Empiezan a aparecer moretones en mi piel, testigos del tiempo que se extiende sin fin. La pérdida de sangre va en aumento, pero aún no queda ni rastro de una habitación. Quince horas después, una mujer me sigue hasta el baño: “Soy la doctora, vamos a hablar. » Agotado, mi novio se derrumba: “Llevamos casi 20 horas esperando, necesitamos una habitación. » Con escalofriante desdén, ella responde: “Mira a tu alrededor, todo el mundo está esperando. » Dos horas después, me encontraron una habitación ambulatoria temporal. Por fin un pequeño respiro…

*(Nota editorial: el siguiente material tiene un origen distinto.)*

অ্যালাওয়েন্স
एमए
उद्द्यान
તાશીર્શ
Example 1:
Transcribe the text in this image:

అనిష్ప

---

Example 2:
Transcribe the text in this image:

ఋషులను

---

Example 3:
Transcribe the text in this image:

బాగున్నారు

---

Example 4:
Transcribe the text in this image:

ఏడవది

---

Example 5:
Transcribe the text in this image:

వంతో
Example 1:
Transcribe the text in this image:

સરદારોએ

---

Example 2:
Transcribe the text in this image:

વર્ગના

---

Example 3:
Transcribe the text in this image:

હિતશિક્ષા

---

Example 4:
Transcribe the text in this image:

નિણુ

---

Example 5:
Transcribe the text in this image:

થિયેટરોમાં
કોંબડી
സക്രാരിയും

Nunca he destacado en el arte de la seducción, pero cuando cinco departamentos se presentan frente a ti, tienes que arremangarte e intentar convencerlos de que te lleven a su piso. “Eres demasiado joven. » “Estás perdiendo demasiada sangre”. » Estas son las palabras que soltan, casi inocentemente, los vecinos que, sin saberlo, aún desconocen el impacto que sus palabras pueden tener en un paciente. Después de dos días en camilla, entre una habitación improvisada y los pasillos abarrotados del hospital, las palabras tan esperadas finalmente salieron de la boca de un anciano: “Tienes una habitación, en medicina interna. » Vuelvo a la vida, ardiendo de impaciencia ante la idea de abandonar este sótano sin luz. Adiós emergencias.

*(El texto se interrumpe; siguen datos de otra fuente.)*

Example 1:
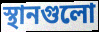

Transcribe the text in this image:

স্থানগুলো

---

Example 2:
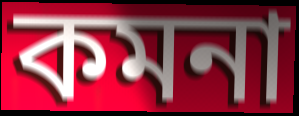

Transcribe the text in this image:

কমনা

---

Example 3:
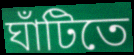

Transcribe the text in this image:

ঘাঁটিতে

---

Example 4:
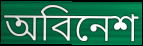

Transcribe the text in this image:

অবিনেশ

“¿Has leído mi expediente? » Estas son las primeras palabras que salen de mis labios al descubrir el cubículo que me sirve de habitación en medicina interna.
Cuatro paredes, sin ventanas y, sobre todo, sin baño, para un paciente que tiene que ir allí ocho veces al día para desangrarse.
Estalla la crisis nerviosa. Enfermeras y médicos van a la guerra contra la administración: ¿cómo pudo ocurrir tal situación?
Por fin queda disponible una habitación, pero aquí las buenas noticias para uno a menudo esconden malas noticias para otro. Esta vez pertenecía a un anciano que había regresado a casa para pasar sus últimos días. Gracias, desconocido.
Los días siguientes estuvieron coloreados de infusiones, transfusiones y vías intravenosas. Me explican que se está probando una versión mía en el laboratorio, con la esperanza de evitar que mi sistema inmunológico se vuelva loco. Mientras tanto, mi habitación se convierte en un centro de estudiantes de medicina. Un episodio real de Anatomía de GreyExcepto que esta vez el paciente estrella soy yo.
Una semana después, me fui con un nuevo compañero de cuarto de por vida: la colitis ulcerosa. Afortunadamente, cuento con un tratamiento, el infliximab, capaz de evitar que mi propio cuerpo se destruya. Esta experiencia, si bien estuvo marcada por una atención competente, también me enfrentó a los límites de un sistema público sobrecargado, donde cada paso se convierte en una prueba de resistencia.
Colitis ulcerosa
La colitis ulcerosa es una enfermedad inflamatoria crónica que afecta el tracto digestivo. Provoca úlceras e inflamación, lo que provoca síntomas como dolor abdominal, diarrea con sangre y fatiga intensa. Aunque es incurable, se puede controlar con tratamientos médicos y ajustes en el estilo de vida.